Greg Friedman agrees with Tom Giachetti — to a point.

The latter delivered a speech last week in Boston that was “typical Giachetti,” direct, in-your-face and full of the salty language for which the chairman of the securities practice group at the law firm Stark & Stark and contributor for ThinkAdvisor is known. Giachetti divulged five red flags that SEC auditors are zeroing in on during their RIA examinations.

Friedman, CEO of both the wealth management firm Private Ocean and the software provider Junxure, conceded the points were valid, but the bigger issue, he argued, is lawsuits.

“Yes, the SEC is focused on these five red flags at the moment, but they seem to go back and forth,” he countered. “They sometimes get hung up on the little stuff, and if you can’t produce it in a timely and organized fashion, they’ll nail you on it.”

According to Freidman, it’s all about the data and how to get to it fast, specifically these six:  

1. Client lists — current clients, ex-clients, wrap-fee clients, related persons, etc.

2. Contact lists — vendors, advisors to firm, etc.

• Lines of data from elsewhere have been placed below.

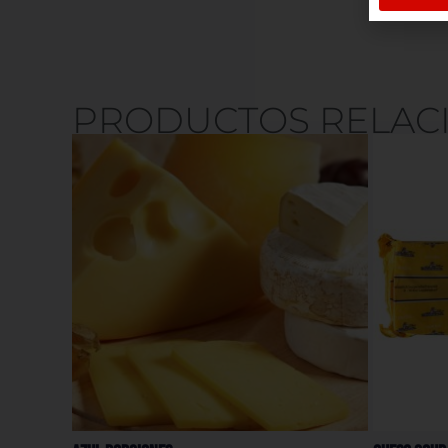
PRODUCTOS RELAC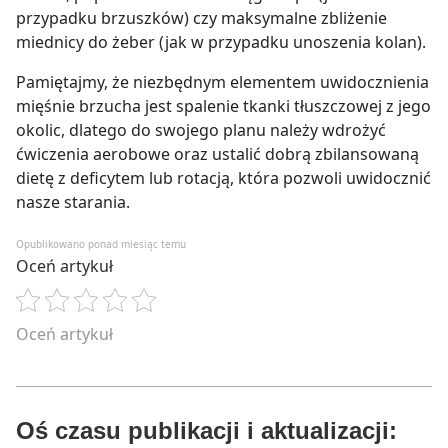
przypadku brzuszków) czy maksymalne zbliżenie
miednicy do żeber (jak w przypadku unoszenia kolan).
Pamiętajmy, że niezbędnym elementem uwidocznienia
mięśnie brzucha jest spalenie tkanki tłuszczowej z jego
okolic, dlatego do swojego planu należy wdrożyć
ćwiczenia aerobowe oraz ustalić dobrą zbilansowaną
dietę z deficytem lub rotacją, która pozwoli uwidocznić
nasze starania.
Opublikowano ponad miesiąc temu
Oceń artykuł
Oceń artykuł
Oś czasu publikacji i aktualizacji: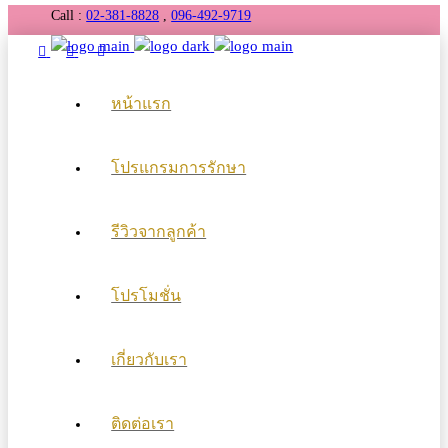
Call :
02-381-8828
,
096-492-9719
หน้าแรก
โปรแกรมการรักษา
รีวิวจากลูกค้า
โปรโมชั่น
เกี่ยวกับเรา
ติดต่อเรา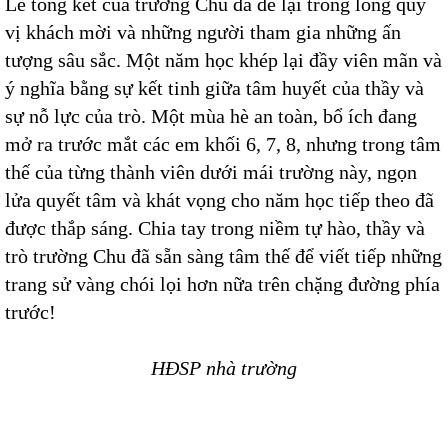
Lễ tổng kết của trường Chu đã để lại trong lòng quý
vị khách mời và những người tham gia những ấn
tượng sâu sắc. Một năm học khép lại đầy viên mãn và
ý nghĩa bằng sự kết tinh giữa tâm huyết của thầy và
sự nỗ lực của trò. Một mùa hè an toàn, bổ ích đang
mở ra trước mắt các em khối 6, 7, 8, nhưng trong tâm
thế của từng thành viên dưới mái trường này, ngọn
lửa quyết tâm và khát vọng cho năm học tiếp theo đã
được thắp sáng. Chia tay trong niềm tự hào, thầy và
trò trường Chu đã sẵn sàng tâm thế để viết tiếp những
trang sử vàng chói lọi hơn nữa trên chặng đường phía
trước!
HĐSP nhà trường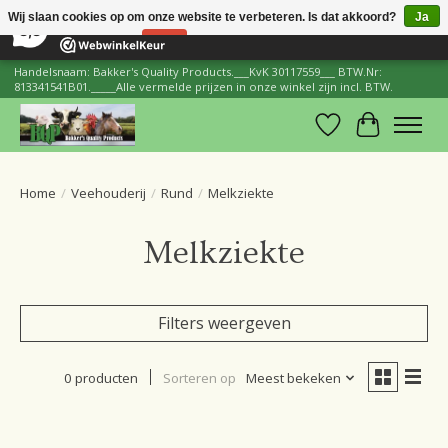
×
206
Reviews
Wij slaan cookies op om onze website te verbeteren. Is dat akkoord?
Ja
8,8
Nee
Meer over cookies »
Handelsnaam: Bakker's Quality Products.___KvK 30117559___ BTW.Nr:
813341541B01._____Alle vermelde prijzen in onze winkel zijn incl. BTW.
Verlanglijst
Winkelwa
Home
/
Veehouderij
/
Rund
/
Melkziekte
Melkziekte
Filters weergeven
0 producten
Sorteren op
Meest bekeken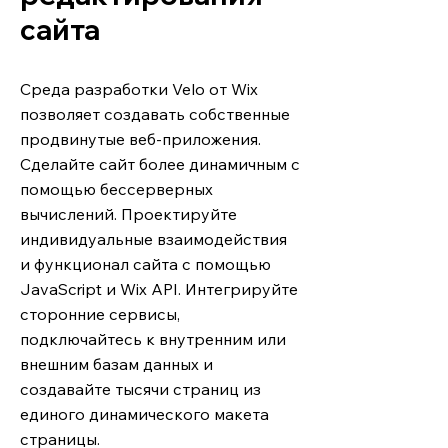
сайта
Среда разработки Velo от Wix
позволяет создавать собственные
продвинутые веб-приложения.
Сделайте сайт более динамичным с
помощью бессерверных
вычислений. Проектируйте
индивидуальные взаимодействия
и функционал сайта с помощью
JavaScript и Wix API. Интегрируйте
сторонние сервисы,
подключайтесь к внутренним или
внешним базам данных и
создавайте тысячи страниц из
единого динамического макета
страницы.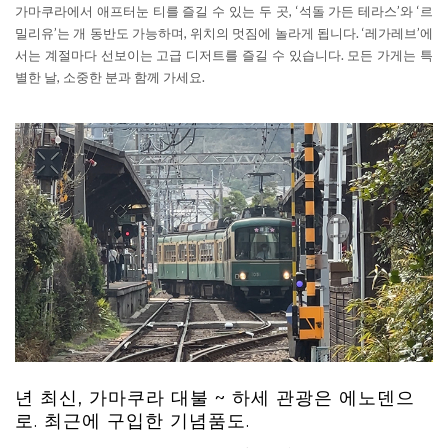
가마쿠라에서 애프터눈 티를 즐길 수 있는 두 곳, ‘석돌 가든 테라스’와 ‘르
밀리유’는 개 동반도 가능하며, 위치의 멋짐에 놀라게 됩니다. ‘레가레브’에
서는 계절마다 선보이는 고급 디저트를 즐길 수 있습니다. 모든 가게는 특
별한 날, 소중한 분과 함께 가세요.
년 최신, 가마쿠라 대불 ~ 하세 관광은 에노덴으
로. 최근에 구입한 기념품도.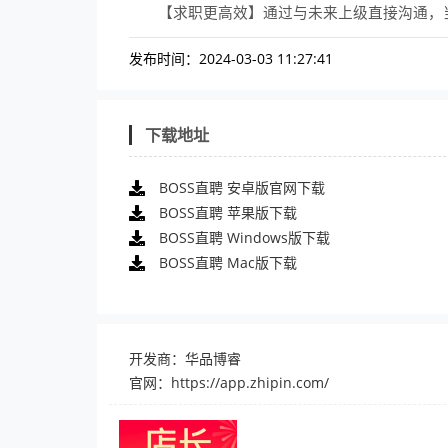
【求职更高效】通过与未来上级直接沟通，
发布时间：2024-03-03 11:27:41
下载地址
BOSS直聘 安卓版官网下载
BOSS直聘 苹果版下载
BOSS直聘 Windows版下载
BOSS直聘 Mac版下载
开发商：华品博睿
官网：
https://app.zhipin.com/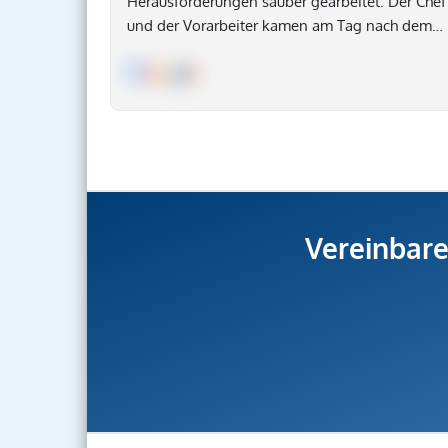
Herausforderungen sauber gearbeitet. Der Chef
und der Vorarbeiter kamen am Tag nach dem
Umzug sogar nochmal um auch die letzte
Herausforderung sauber und schnell zu
erledigen. Insgesamt wirklich ein sehr guter
Umzug. Klare Empfehlung – jederzeit wieder!
Vereinbare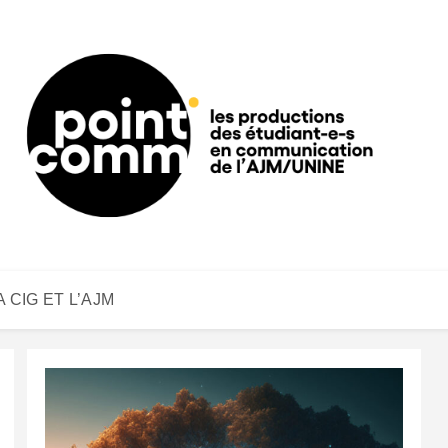
A CIG ET L’AJM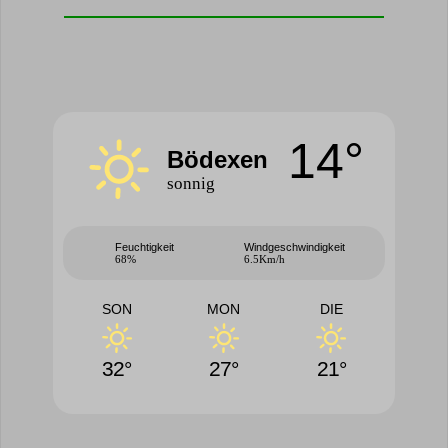
14°
Bödexen
sonnig
Feuchtigkeit
Windgeschwindigkeit
68%
6.5Km/h
SON
MON
DIE
32°
27°
21°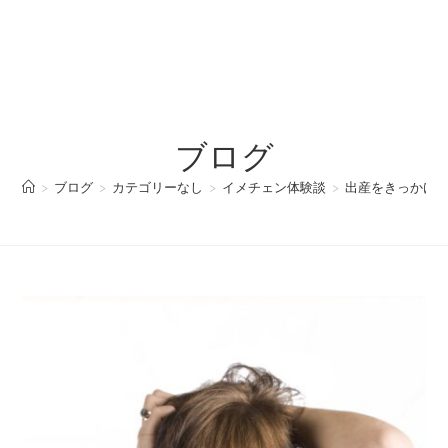
ブログ
>
ブログ
>
カテゴリーなし
>
イメチェン体験談
>
出産をきっかけに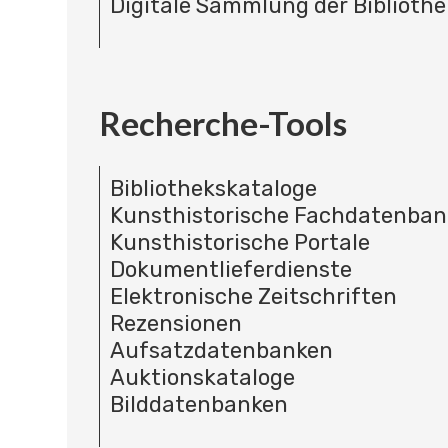
Digitale Sammlung der Bibliothe
Recherche-Tools
Bibliothekskataloge
Kunsthistorische Fachdatenba
Kunsthistorische Portale
Dokumentlieferdienste
Elektronische Zeitschriften
Rezensionen
Aufsatzdatenbanken
Auktionskataloge
Bilddatenbanken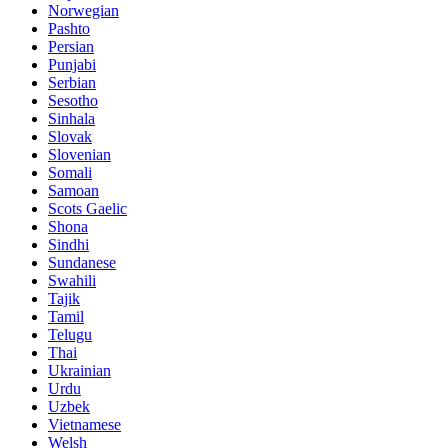
Norwegian
Pashto
Persian
Punjabi
Serbian
Sesotho
Sinhala
Slovak
Slovenian
Somali
Samoan
Scots Gaelic
Shona
Sindhi
Sundanese
Swahili
Tajik
Tamil
Telugu
Thai
Ukrainian
Urdu
Uzbek
Vietnamese
Welsh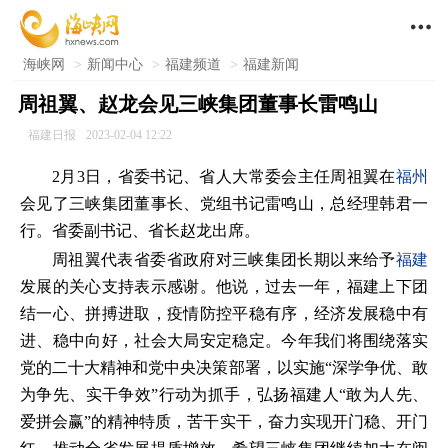

海峡网
>
新闻中心
>
福建频道
>
福建新闻
周祖翼、赵龙会见三峡集团董事长雷鸣山
福建日报
2023-02-04 12:22
2月3日，省委书记、省人大常委会主任周祖翼在
福州
会见了三峡集团董事长、党组书记雷鸣山，总经理韩君一
行。省委副书记、省长赵龙出席。
周祖翼代表省委省政府对三峡集团长期以来给予
福建
发展的关心支持表示感谢。他说，过去一年，福建上下团
结一心、拼搏进取，疫情防控平稳有序，经济发展稳中有
进、稳中向好，社会大局安定稳定。今年我们将围绕落实
党的二十大精神和党中央决策部署，以实施“深学争优、敢
为争先、实干争效”行动为抓手，弘扬福建人“敢为人先、
爱拼会赢”的精神特质，苦干实干，奋力实现开门稳、开门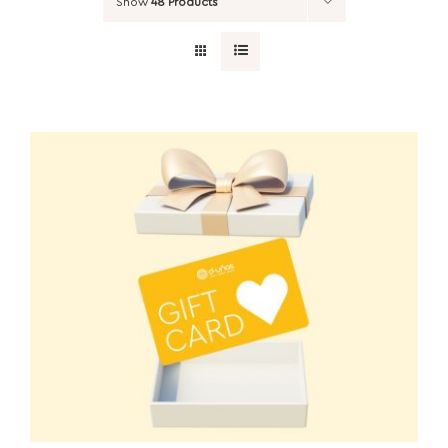
Show
48 Products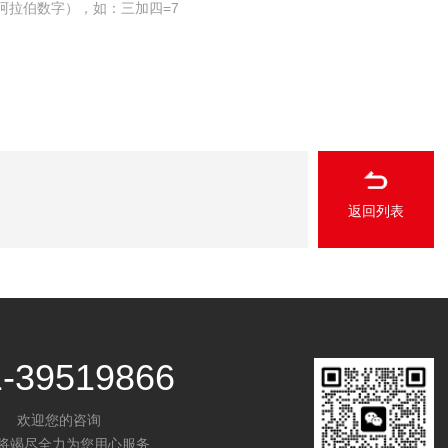
阿拉伯数字），如：三加四=7
返回列表
1-39519866
欢迎您的咨询
将竭尽全力为您用心服务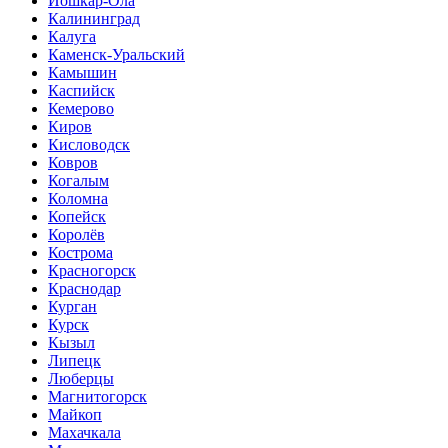
Йошкар-Ола
Калининград
Калуга
Каменск-Уральский
Камышин
Каспийск
Кемерово
Киров
Кисловодск
Ковров
Когалым
Коломна
Копейск
Королёв
Кострома
Красногорск
Краснодар
Курган
Курск
Кызыл
Липецк
Люберцы
Магнитогорск
Майкоп
Махачкала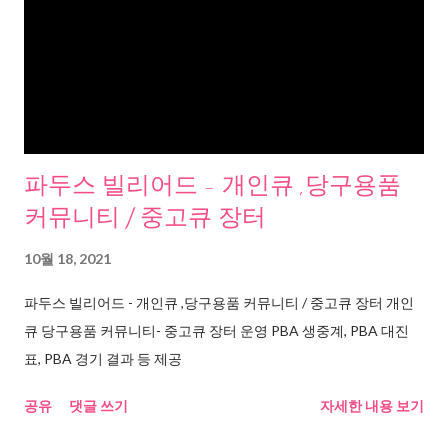
파두스 빌리어드 - 개인큐 ,당구용품
커뮤니티 / 중고큐 장터
10월 18, 2021
파두스 빌리어드 - 개인큐 ,당구용품 커뮤니티 / 중고큐 장터 개인
큐 당구용품 커뮤니티- 중고큐 장터 운영 PBA 생중계, PBA 대진
표, PBA 경기 결과 등 제공
공유
댓글 쓰기
자세한 내용 보기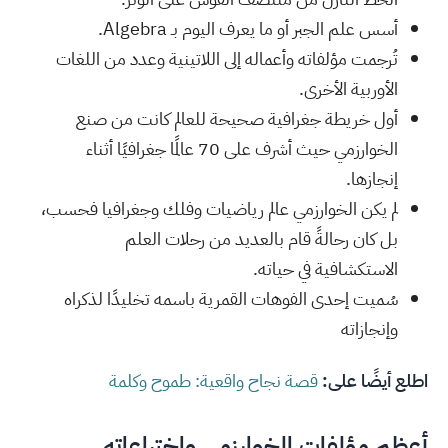
أسس علم الجبر أو ما يعرف اليوم بـ
Algebra
.
تُرجمت مؤلفاته وأعماله إلى اللاتينية وعدد من اللغات
الأوربية الأخرى.
أول خريطة جغرافية صحيحة للعالم كانت من صنع
الخوارزمي حيث أشرف على 70 عالمًا جغرافيًا أثناء
إنجازها.
لم يكن الخوارزمي عالم رياضيات وفلك وجغرافيا فحسب،
بل كان رحالةً قام بالعديد من رحلات العلم
الاستكشافية في حياته.
سُميت إحدى الفوهات القمرية باسمه تخليدًا لذكراه
وإنجازاته
اطلع أيضًا على:
قصة نجاح واقعية: طموح وكلمة
أعظم مؤلفات الخوارزمي واختراعاته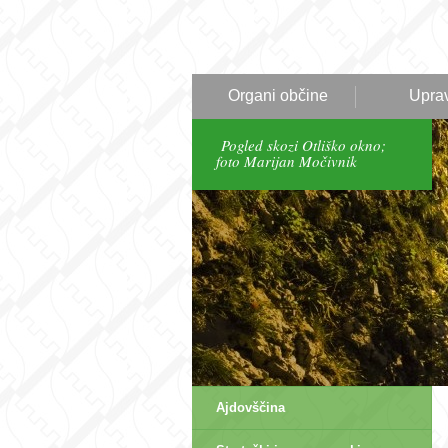
Organi občine
Upra
Pogled skozi Otliško okno;
foto Marijan Močivnik
Ajdovščina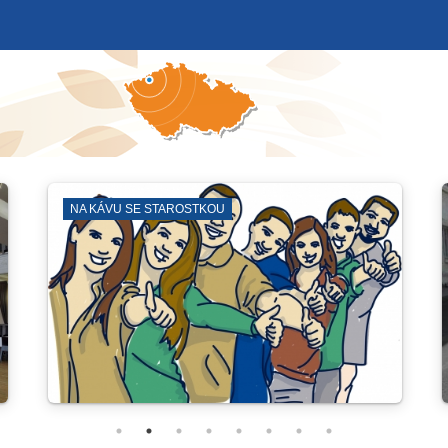
SYNAGOGA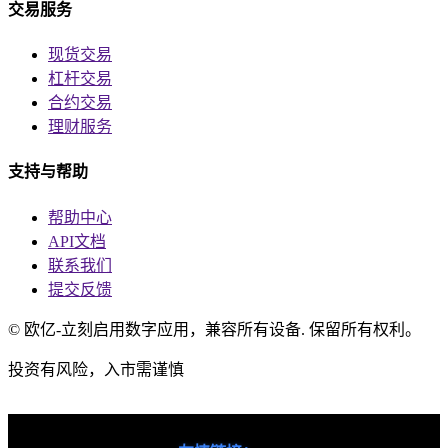
交易服务
现货交易
杠杆交易
合约交易
理财服务
支持与帮助
帮助中心
API文档
联系我们
提交反馈
© 欧亿-立刻启用数字应用，兼容所有设备. 保留所有权利。
投资有风险，入市需谨慎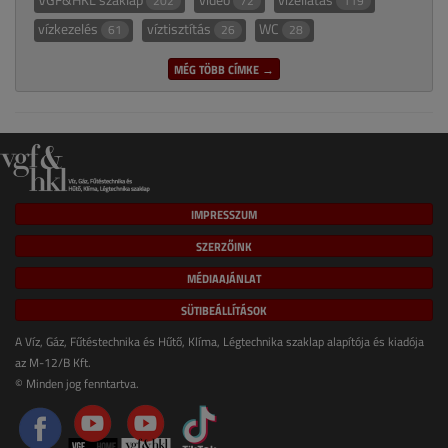
202
72
119
vízkezelés
víztisztítás
WC
61
26
28
MÉG TÖBB CÍMKE →
IMPRESSZUM
SZERZŐINK
MÉDIAAJÁNLAT
SÜTIBEÁLLÍTÁSOK
A Víz, Gáz, Fűtéstechnika és Hűtő, Klíma, Légtechnika szaklap alapítója és kiadója
az M-12/B Kft.
© Minden jog fenntartva.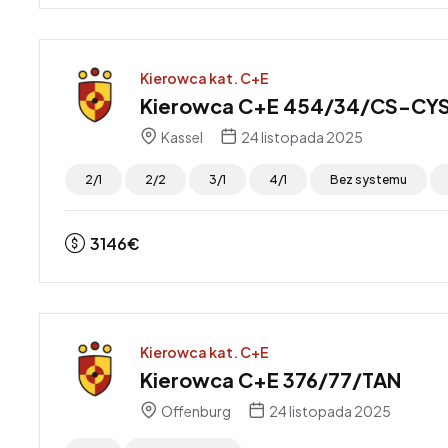
Kierowca kat. C+E
Kierowca C+E 454/34/CS-CY
Kassel
24 listopada 2025
2/1
2/2
3/1
4/1
Bez systemu
3146
€
Kierowca kat. C+E
Kierowca C+E 376/77/TAN
Offenburg
24 listopada 2025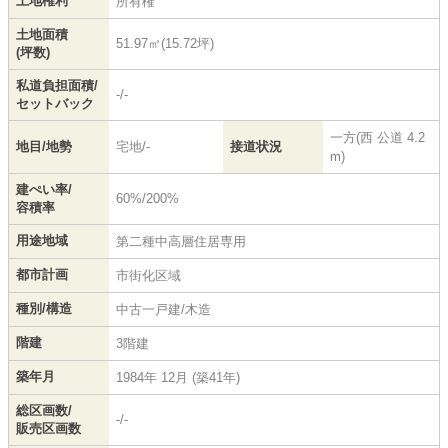
土地権利
所有権
土地面積
51.97㎡(15.72坪)
(坪数)
私道負担面積/
-/-
セットバック
一方(西 公道 4.2
地目/地勢
宅地/-
接道状況
m)
建ぺい率/
60%/200%
容積率
用途地域
第二種中高層住居専用
都市計画
市街化区域
種別/構造
中古一戸建/木造
階建
3階建
築年月
1984年 12月 (築41年)
総区画数/
-/-
販売区画数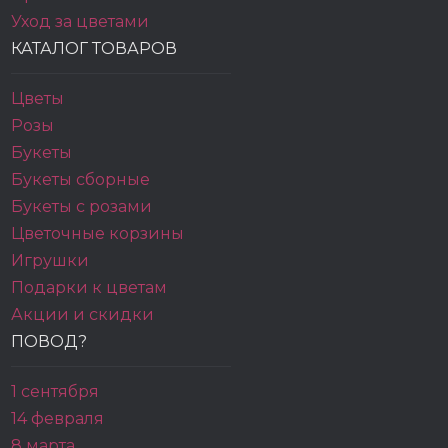
Уход за цветами
КАТАЛОГ ТОВАРОВ
Цветы
Розы
Букеты
Букеты сборные
Букеты с розами
Цветочные корзины
Игрушки
Подарки к цветам
Акции и скидки
ПОВОД?
1 сентября
14 февраля
8 марта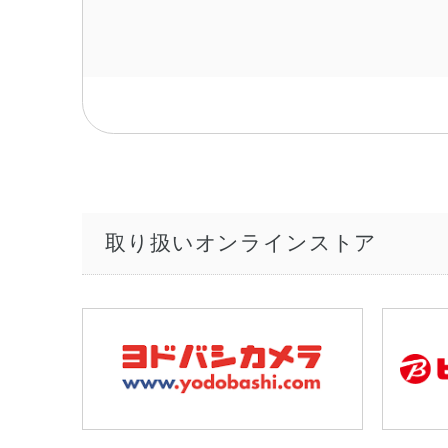
取り扱いオンラインストア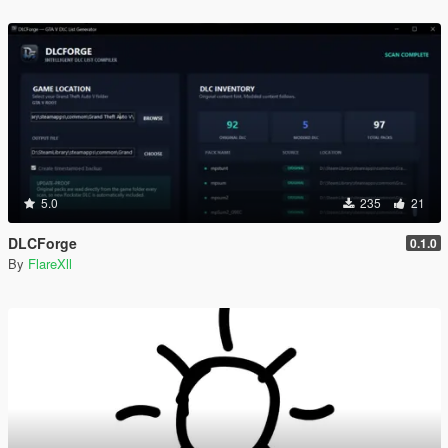
5.0
235
21
DLCForge
0.1.0
By
FlareXll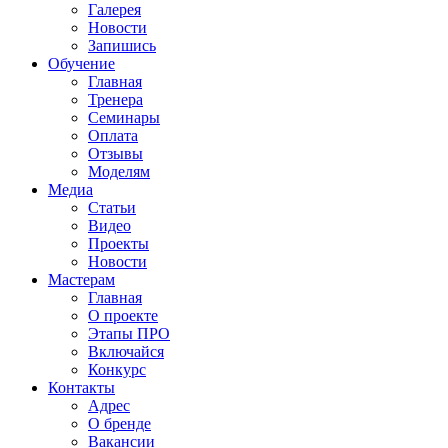
Галерея
Новости
Запишись
Обучение
Главная
Тренера
Семинары
Оплата
Отзывы
Моделям
Медиа
Статьи
Видео
Проекты
Новости
Мастерам
Главная
О проекте
Этапы ПРО
Включайся
Конкурс
Контакты
Адрес
О бренде
Вакансии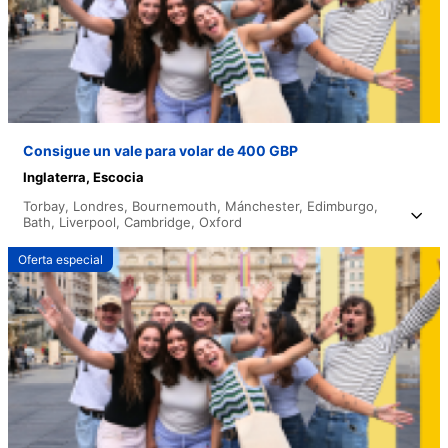
Consigue un vale para volar de 400 GBP
Inglaterra,
Escocia
Torbay,
Londres,
Bournemouth,
Mánchester,
Edimburgo,
Bath,
Liverpool,
Cambridge,
Oxford
Oferta especial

3. Important dates — account inception date, termination date, contract date, etc.

4. Important account data — discretionary?  Managed?  Type of Account?

5. Client communication — email, correspondence

6. Demonstrating a “culture of compliance” — recurring actions, action sequences, action templates

This is why CRM and compliance technology are critical now more than ever, he added (admittedly with a dog in the hunt) for both SEC audits and private legal action.

The still-recovering economy means individuals are correspondingly still looking for a way to recoup their losses “from their own poor spending habits prior to 2008,” meaning the less scrupulous will litigiously come after whomever they can, advisors included.

“More than anything, technology has provided me with a rock-solid corporate memory,” he said. “Every move we make on behalf of our clients and the firm is documented, with an explanation of why we made the move.”